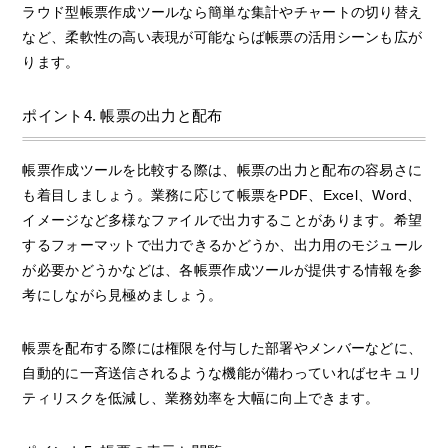
ラウド型帳票作成ツールなら簡単な集計やチャートの切り替え
など、柔軟性の高い表現が可能ならば帳票の活用シーンも広が
ります。
ポイント4. 帳票の出力と配布
帳票作成ツールを比較する際は、帳票の出力と配布の容易さに
も着目しましょう。業務に応じて帳票をPDF、Excel、Word、
イメージなど多様なファイルで出力することがあります。希望
するフォーマットで出力できるかどうか、出力用のモジュール
が必要かどうかなどは、各帳票作成ツールが提供する情報を参
考にしながら見極めましょう。
帳票を配布する際には権限を付与した部署やメンバーなどに、
自動的に一斉送信されるような機能が備わっていればセキュリ
ティリスクを低減し、業務効率を大幅に向上できます。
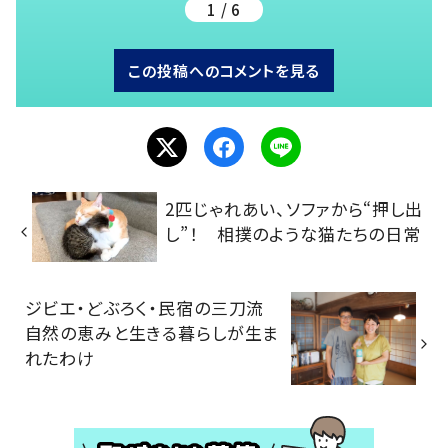
1 / 6
この投稿へのコメントを見る
2匹じゃれあい、ソファから“押し出
し”！ 相撲のような猫たちの日常
ジビエ・どぶろく・民宿の三刀流
自然の恵みと生きる暮らしが生ま
れたわけ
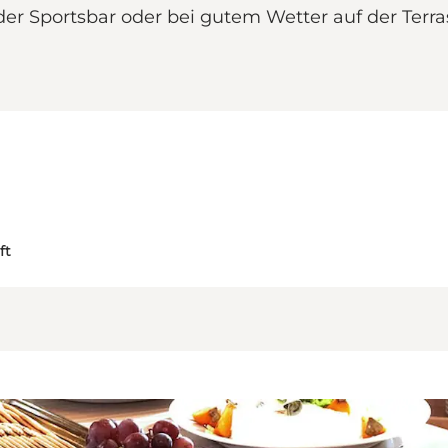
der Sportsbar oder bei gutem Wetter auf der Terra
ft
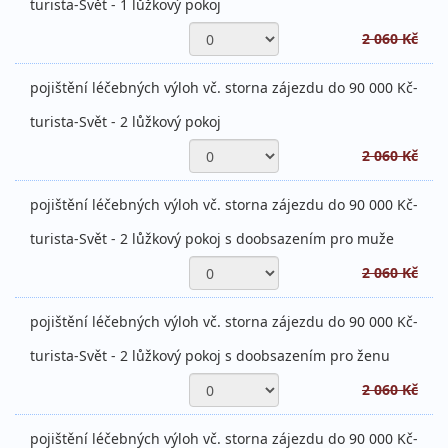
turista-Svět - 1 lůžkový pokoj
2 060 Kč
pojištění léčebných výloh vč. storna zájezdu do 90 000 Kč-
turista-Svět - 2 lůžkový pokoj
2 060 Kč
pojištění léčebných výloh vč. storna zájezdu do 90 000 Kč-
turista-Svět - 2 lůžkový pokoj s doobsazením pro muže
2 060 Kč
pojištění léčebných výloh vč. storna zájezdu do 90 000 Kč-
turista-Svět - 2 lůžkový pokoj s doobsazením pro ženu
2 060 Kč
pojištění léčebných výloh vč. storna zájezdu do 90 000 Kč-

(Job item): Give back the records above exactly. Pictures stay out.

(Answer for this exercise):
ラウド型帳票作成ツールなら簡単な集計やチャートの切り替え
など、柔軟性の高い表現が可能ならば帳票の活用シーンも広が
ります。
ポイント4. 帳票の出力と配布
帳票作成ツールを比較する際は、帳票の出力と配布の容易さに
も着目しましょう。業務に応じて帳票をPDF、Excel、Word、
イメージなど多様なファイルで出力することがあります。希望
するフォーマットで出力できるかどうか、出力用のモジュール
が必要かどうかなどは、各帳票作成ツールが提供する情報を参
考にしながら見極めましょう。
帳票を配布する際には権限を付与した部署やメンバーなどに、
自動的に一斉送信されるような機能が備わっていればセキュリ
ティリスクを低減し、業務効率を大幅に向上できます。
1 / 6
この投稿へのコメントを見る
2匹じゃれあい、ソファから“押し出
し”！ 相撲のような猫たちの日常
ジビエ・どぶろく・民宿の三刀流
自然の恵みと生きる暮らしが生ま
れたわけ
der Sportsbar oder bei gutem Wetter auf der Terra
ft
turista-Svět - 1 lůžkový pokoj
2 060 Kč
pojištění léčebných výloh vč. storna zájezdu do 90 000 Kč-
turista-Svět - 2 lůžkový pokoj
2 060 Kč
pojištění léčebných výloh vč. storna zájezdu do 90 000 Kč-
turista-Svět - 2 lůžkový pokoj s doobsazením pro muže
2 060 Kč
pojištění léčebných výloh vč. storna zájezdu do 90 000 Kč-
turista-Svět - 2 lůžkový pokoj s doobsazením pro ženu
2 060 Kč
pojištění léčebných výloh vč. storna zájezdu do 90 000 Kč-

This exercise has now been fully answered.